| DATASET EXTRACT |
○ ○ ○ ○ ○

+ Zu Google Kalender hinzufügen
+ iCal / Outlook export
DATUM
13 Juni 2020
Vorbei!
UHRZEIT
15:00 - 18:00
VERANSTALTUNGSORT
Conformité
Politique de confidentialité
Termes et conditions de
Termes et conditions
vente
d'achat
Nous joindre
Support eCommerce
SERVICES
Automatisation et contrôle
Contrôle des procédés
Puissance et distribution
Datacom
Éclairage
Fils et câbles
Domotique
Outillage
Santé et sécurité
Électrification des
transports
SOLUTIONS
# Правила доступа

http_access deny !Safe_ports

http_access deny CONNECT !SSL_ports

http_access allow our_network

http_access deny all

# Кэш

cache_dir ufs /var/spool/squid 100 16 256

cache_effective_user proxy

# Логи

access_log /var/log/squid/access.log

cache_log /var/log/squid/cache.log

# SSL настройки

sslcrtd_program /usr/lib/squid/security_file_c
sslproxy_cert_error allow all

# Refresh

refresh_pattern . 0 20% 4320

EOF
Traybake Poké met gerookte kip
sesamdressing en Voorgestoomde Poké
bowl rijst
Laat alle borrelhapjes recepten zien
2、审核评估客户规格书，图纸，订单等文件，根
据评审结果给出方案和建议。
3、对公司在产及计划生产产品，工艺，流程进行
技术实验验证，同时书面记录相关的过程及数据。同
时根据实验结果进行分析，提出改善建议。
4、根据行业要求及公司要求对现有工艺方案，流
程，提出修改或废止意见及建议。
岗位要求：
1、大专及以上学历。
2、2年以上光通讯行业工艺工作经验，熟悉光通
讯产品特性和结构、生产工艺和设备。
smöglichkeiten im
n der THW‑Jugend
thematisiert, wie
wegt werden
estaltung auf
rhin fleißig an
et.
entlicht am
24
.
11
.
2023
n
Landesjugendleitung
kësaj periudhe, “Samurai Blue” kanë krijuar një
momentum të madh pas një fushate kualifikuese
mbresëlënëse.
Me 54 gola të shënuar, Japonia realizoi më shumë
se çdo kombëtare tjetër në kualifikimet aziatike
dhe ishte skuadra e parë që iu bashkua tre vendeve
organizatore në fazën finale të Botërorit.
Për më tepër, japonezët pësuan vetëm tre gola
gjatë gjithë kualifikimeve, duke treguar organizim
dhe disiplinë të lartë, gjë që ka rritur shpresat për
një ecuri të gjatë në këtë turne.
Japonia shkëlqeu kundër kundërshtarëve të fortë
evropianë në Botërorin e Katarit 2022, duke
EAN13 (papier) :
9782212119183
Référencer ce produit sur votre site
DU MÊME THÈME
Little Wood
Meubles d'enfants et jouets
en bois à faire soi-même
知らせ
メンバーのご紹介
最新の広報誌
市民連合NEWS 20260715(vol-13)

○ ○ ○ ○ ○

| TASK DETAILS |
Look through the entries above and copy each line that has "conditions" in it.

| ANSWER TO THIS EXERCISE |
Termes et conditions de
Termes et conditions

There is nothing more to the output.